The world's tallest building may be a triumph of beauty and ambition, but the soulless cityscape surrounding it is another matter

We're going to need a new word. The Burj Dubai doesn't scrape the sky; it pierces it like a slender silver needle, half a mile high. It's only because Dubai never has any clouds that we can even see the tower's top. And, judging by the images released so far, the view is more like looking out of a plane than a building. It has made reality a little less real.

The facts and figures about the tower are equally surreal – like the one about how it could be eight degrees cooler at the top than at the bottom, or the one about how you could watch the sunset at the bottom, then take a lift up to the top and watch it all over again. It's a new order of tallness, even compared with its nearest rival, Taiwan's Taipei 101, which it exceeds by more than 300 metres.

But, beyond height, is there anything to celebrate here? From our current perspective, the Burj Dubai symbolises catastrophic excess – of money, confidence, ambition, energy consumption. And the fact that it will most likely stand empty for years to come has been noted with great satisfaction here in the west. But isn't this how we've responded to every tall structure of note, from Babel onwards? And even its many critics have to admit the tower is a rather stunning piece of architecture. Chiefly designed by Adrian Smith, formerly of skyscraper specialists SOM, and engineer Bill Baker, it is beautifully sleek and elegant, rising in a graceful series of silver tubes of different heights. It looks less like a single tower than a cluster of towers, an organic formation rather than a self-consciously iconic object. This is surely the best-looking tall building since New York's Chrysler and the Empire State buildings in the 1930s.

In environmental terms, the Burj Dubai is way too tall to justify itself, but there is at least some structural efficiency to the form. Its Y-shaped plan – three wings extending from a central core, like the roots of a tree – "confuses the wind", in the architects' words, while the core stops the wings from twisting (which would give top-floor occupants nausea). For super-tall buildings – and surely there will be more, one day – this "buttressed core" design is likely to become the prevailing form.

* [Given records]

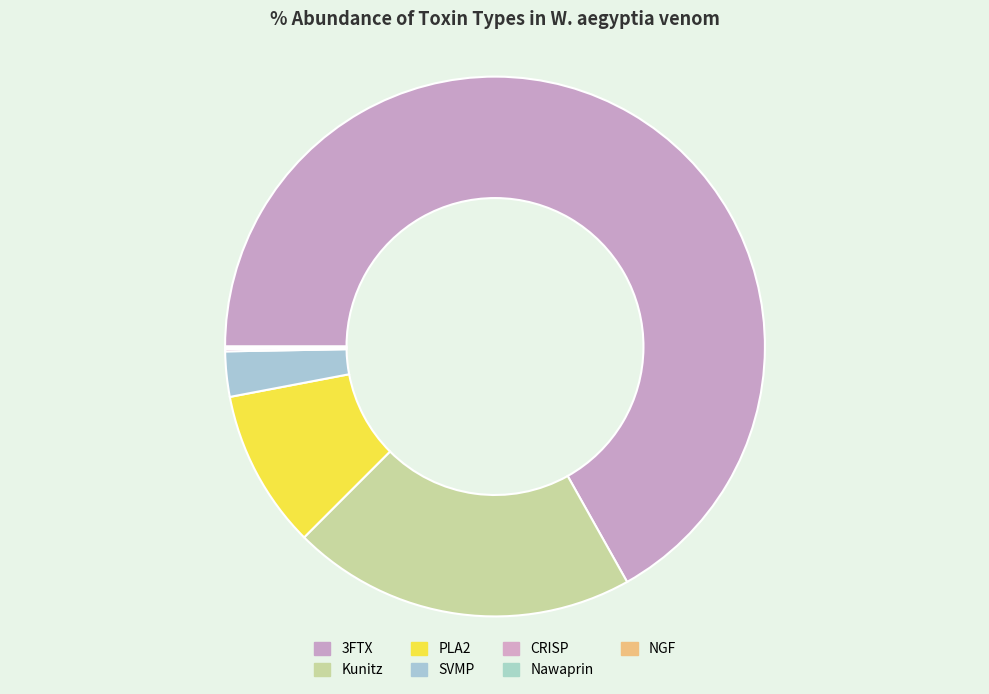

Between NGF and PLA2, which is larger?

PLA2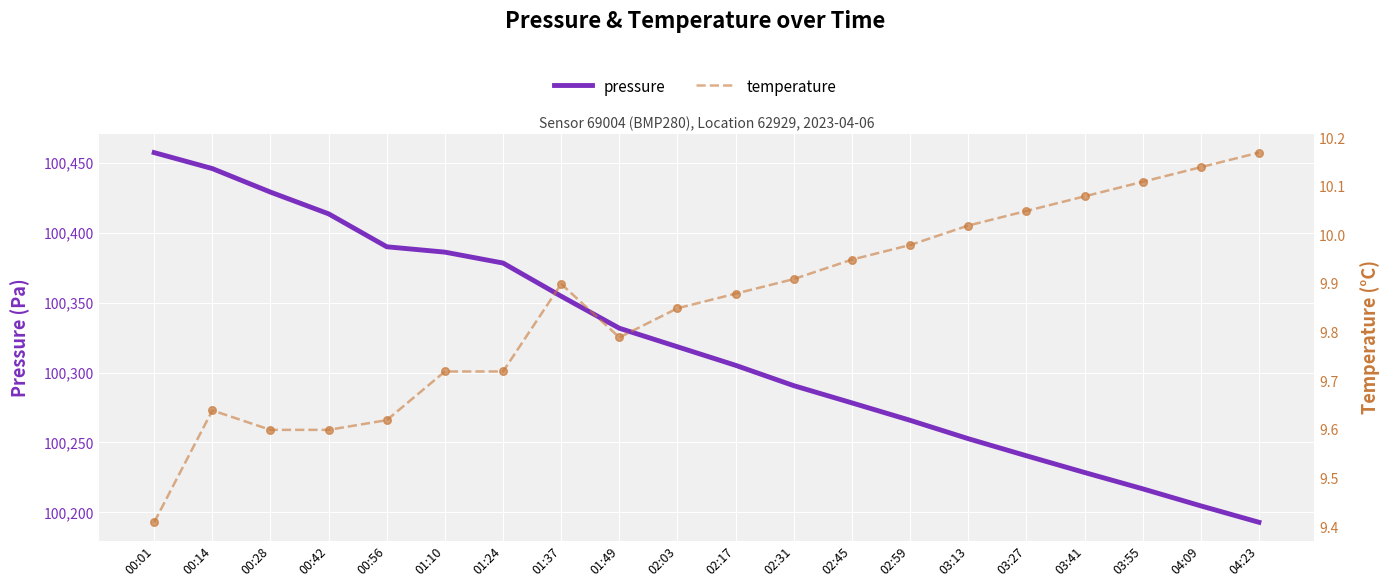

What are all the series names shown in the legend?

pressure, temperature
...
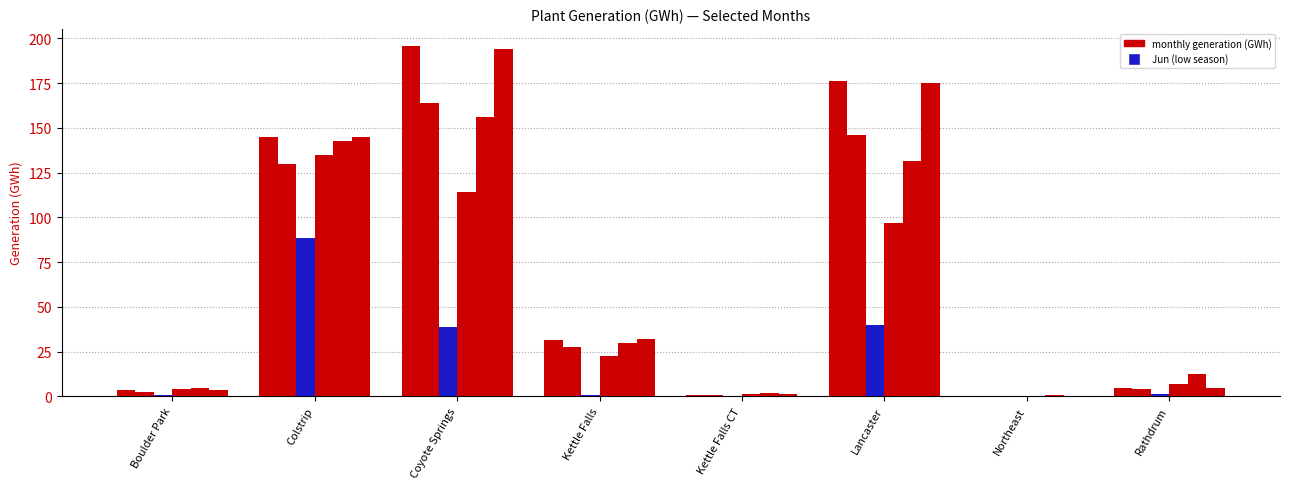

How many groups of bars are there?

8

* [What you will do]
A. According to the Burj Dubai text, who chiefly designed the tower?
B. Print the stretch of the Burj Dubai text from "The world's tallest" through "than 300 metres.".
C. Summarize the Burj Dubai text in two sentences.

* [Task solutions]
A. Adrian Smith, formerly of SOM, and engineer Bill Baker.

B.
The world's tallest building may be a triumph of beauty and ambition, but the soulless cityscape surrounding it is another matter

We're going to need a new word. The Burj Dubai doesn't scrape the sky; it pierces it like a slender silver needle, half a mile high. It's only because Dubai never has any clouds that we can even see the tower's top. And, judging by the images released so far, the view is more like looking out of a plane than a building. It has made reality a little less real.

The facts and figures about the tower are equally surreal – like the one about how it could be eight degrees cooler at the top than at the bottom, or the one about how you could watch the sunset at the bottom, then take a lift up to the top and watch it all over again. It's a new order of tallness, even compared with its nearest rival, Taiwan's Taipei 101, which it exceeds by more than 300 metres.

C. The Burj Dubai, half a mile high and more than 300 meters taller than Taipei 101, symbolizes excess and will likely stand empty for years, yet it is a sleek, elegant cluster of silver tubes and surely the best-looking tall building since the 1930s. Its Y-shaped plan with a buttressed core confuses the wind and keeps the wings from twisting, and this design is likely to become the prevailing form for super-tall buildings.